Quatre mois seulement après son élection, Emmanuel Macron a rencontré son homologue rwandais à New York, en septembre 2017, en marge de l’Assemblée générale des Nations unies. En mai 2018, Paul Kagame vient à Paris pour une visite officielle. C’est l’occasion d’officialiser la candidature de Louise Mushikiwabo, alors ministre rwandaise des affaires étrangères, à la tête de l’Organisation internationale de la francophonie (OIF).

« C’est une idée des conseillers Afrique de la présidence française et un coup de maître », confie une ancienne fonctionnaire de l’OIF. « Le Rwanda, qui a rejoint le Commonwealth en 2009, au plus bas des relations avec la France, hésitait au début. Une fois convaincu du projet, le rouleau compresseur de la diplomatie rwandaise s’est mis en marche pour rallier les présidents africains, fascinés par ce pays et son autoritarisme éclairé », ajoute notre source de l’OIF.

Sous le signe du pragmatisme

En 2022, dans une démarche comparable, la France parvient à faire nommer Valentine Rugwabiza, autre diplomate rwandaise chevronnée, en février 2022, à la tête de la Mission multidimensionnelle intégrée des Nations unies pour la stabilisation en République centrafricaine (Minusca). A ce moment-là, la société de sécurité russe Wagner est au sommet de sa puissance en République centrafricaine (RCA). La France, quant à elle, est déjà largement désengagée du théâtre centrafricain, en proie à une guerre civile. Elle s’apprête à rapatrier ses derniers soldats de son ancienne colonie.
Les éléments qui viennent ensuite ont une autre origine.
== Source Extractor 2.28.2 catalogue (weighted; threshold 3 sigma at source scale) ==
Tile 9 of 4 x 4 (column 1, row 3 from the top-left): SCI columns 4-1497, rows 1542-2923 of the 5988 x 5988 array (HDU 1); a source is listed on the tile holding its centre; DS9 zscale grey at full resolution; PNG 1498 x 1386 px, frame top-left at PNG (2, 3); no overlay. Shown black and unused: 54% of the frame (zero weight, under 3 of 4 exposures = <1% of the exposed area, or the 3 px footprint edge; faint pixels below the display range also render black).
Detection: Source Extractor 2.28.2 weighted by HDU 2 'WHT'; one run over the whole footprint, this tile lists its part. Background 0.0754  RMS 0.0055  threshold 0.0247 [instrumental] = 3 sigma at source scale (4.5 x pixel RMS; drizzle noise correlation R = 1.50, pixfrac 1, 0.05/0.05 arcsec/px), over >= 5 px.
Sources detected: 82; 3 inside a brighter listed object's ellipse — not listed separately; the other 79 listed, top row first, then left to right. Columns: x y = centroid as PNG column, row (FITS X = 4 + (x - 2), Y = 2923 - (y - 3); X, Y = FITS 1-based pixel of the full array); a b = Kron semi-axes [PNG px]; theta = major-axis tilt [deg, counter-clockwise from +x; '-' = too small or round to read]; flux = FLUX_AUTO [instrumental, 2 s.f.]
La Minusca, déployée depuis 2014, cristallise l’hostilité des Centrafricains. Une hostilité liée à son incapacité à stabiliser la situation, à protéger la population, aux scandales sexuels et à de la contrebande. « L’Elysée ne veut pas laisser le champ libre à Wagner et se dit que la nomination d’une Rwandaise renforcera la Minusca. On se dit alors que s’ils [Russes et Centrafricains] veulent déstabiliser Valentine Rugwabisa, c’est Paul Kagame qu’ils auront au téléphone et ce ne sera pas facile pour eux », raconte un diplomate au centre du dossier.

En RCA, Emmanuel Macron et Paul Kagame, pour des raisons différentes, partagent la même approche : trouver des solutions africaines aux problèmes africains qu’ils jugent mieux adaptées que les grandes, lourdes et coûteuses missions internationales de paix. Le Rwanda sert cet objectif. « Les efforts déployés par Kigali en RCA et au Mozambique où les forces rwandaises ont contribué à contenir une insurrection djihadiste, ont permis au pays de gagner en réputation », écrivent ainsi les auteurs d’un rapport d’International Crisis Group publié le 7 juillet 2023 intitulé « Le rôle croissant du Rwanda en République centrafricaine ».

Le Mozambique est en effet un autre théâtre militaire sur lequel s’expriment ces nouvelles relations franco-rwandaises placées sous le signe du pragmatisme. Là, dans la province septentrionale du Cabo Delgado, cible de groupes djihadistes, se situe le mégaprojet gazier de TotalEnergies. Quelque 3 000 soldats et policiers rwandais y sont déployés qui, en plus de la lutte antiterroriste, assurent aussi la protection des investissements de la major française (une dizaine de milliards d’euros). En échange, la France a convaincu les autres membres de l’Union européenne de financer en partie ce déploiement par une enveloppe de 20 millions d’euros accordée, en 2022, dans le cadre du mécanisme de Facilité européenne pour la paix.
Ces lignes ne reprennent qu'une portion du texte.